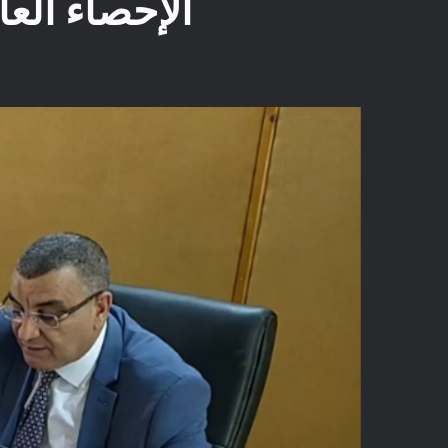
الإحصاء الع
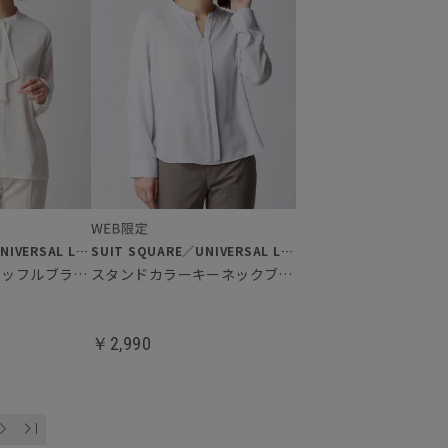
SUIT SQUARE／UNIVERSAL LANGUAGE／WHITE
SUIT SQUARE／UNIVERSAL LANGUAGE／WHITE
スタンドカラーラッフルブラウス
スタンドカラーキーネックブラウス
￥2,990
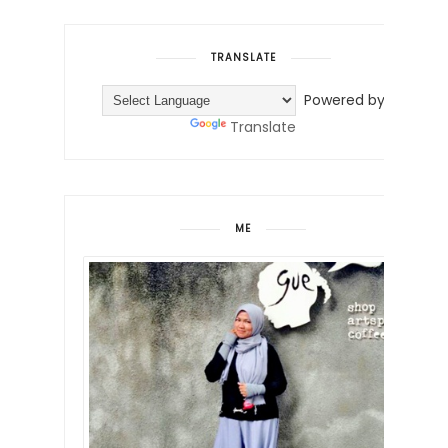
TRANSLATE
Powered by
Translate
ME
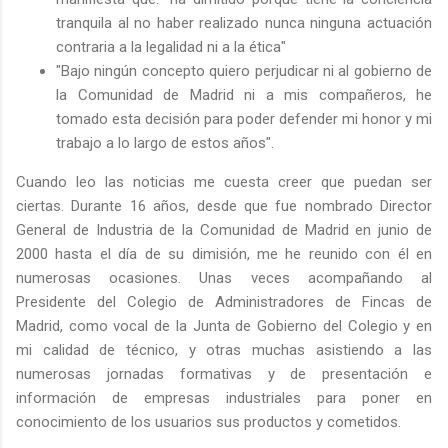
tranquila al no haber realizado nunca ninguna actuación
contraria a la legalidad ni a la ética"
"Bajo ningún concepto quiero perjudicar ni al gobierno de
la Comunidad de Madrid ni a mis compañeros, he
tomado esta decisión para poder defender mi honor y mi
trabajo a lo largo de estos años".
Cuando leo las noticias me cuesta creer que puedan ser
ciertas. Durante 16 años, desde que fue nombrado Director
General de Industria de la Comunidad de Madrid en junio de
2000 hasta el día de su dimisión, me he reunido con él en
numerosas ocasiones. Unas veces acompañando al
Presidente del Colegio de Administradores de Fincas de
Madrid, como vocal de la Junta de Gobierno del Colegio y en
mi calidad de técnico, y otras muchas asistiendo a las
numerosas jornadas formativas y de presentación e
información de empresas industriales para poner en
conocimiento de los usuarios sus productos y cometidos.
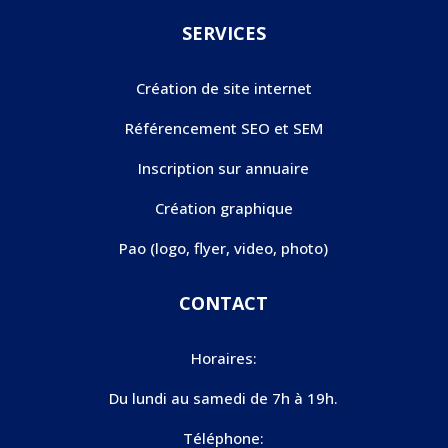
SERVICES
Création de site internet
Référencement SEO et SEM
Inscription sur annuaire
Création graphique
Pao (logo, flyer, video, photo)
CONTACT
Horaires:
Du lundi au samedi de 7h à 19h.
Téléphone:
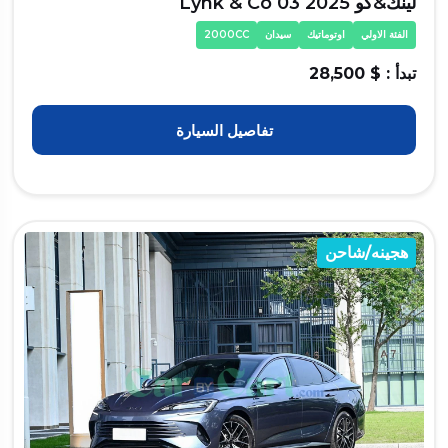
لينك&كو Lynk & Co 03 2025
الفئة الاولي
اوتوماتيك
سيدان
2000CC
تبدأ : $ 28,500
تفاصيل السيارة
هجينه/شاحن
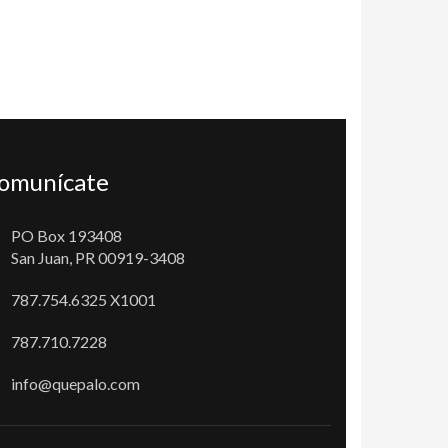
omunícate
PO Box 193408
San Juan, PR 00919-3408
787.754.6325 X1001
787.710.7228
info@quepalo.com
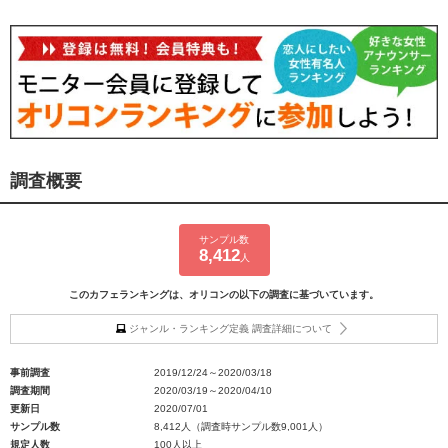
調査概要
サンプル数
8,412
人
このカフェランキングは、オリコンの以下の調査に基づいています。
ジャンル・ランキング定義 調査詳細について
事前調査
2019/12/24～2020/03/18
調査期間
2020/03/19～2020/04/10
更新日
2020/07/01
サンプル数
8,412人（調査時サンプル数9,001人）
規定人数
100人以上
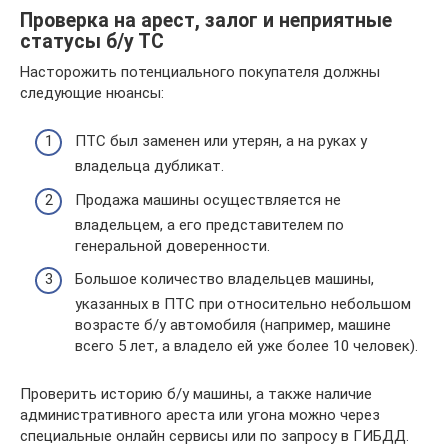
Проверка на арест, залог и неприятные
статусы б/у ТС
Насторожить потенциального покупателя должны
следующие нюансы:
ПТС был заменен или утерян, а на руках у
владельца дубликат.
Продажа машины осуществляется не
владельцем, а его представителем по
генеральной доверенности.
Большое количество владельцев машины,
указанных в ПТС при относительно небольшом
возрасте б/у автомобиля (например, машине
всего 5 лет, а владело ей уже более 10 человек).
Проверить историю б/у машины, а также наличие
административного ареста или угона можно через
специальные онлайн сервисы или по запросу в ГИБДД.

## Exercise brief:
Search the data above and return each line in which "машины" occurs.

## Answer for the task:
Продажа машины осуществляется не
Большое количество владельцев машины,
Проверить историю б/у машины, а также наличие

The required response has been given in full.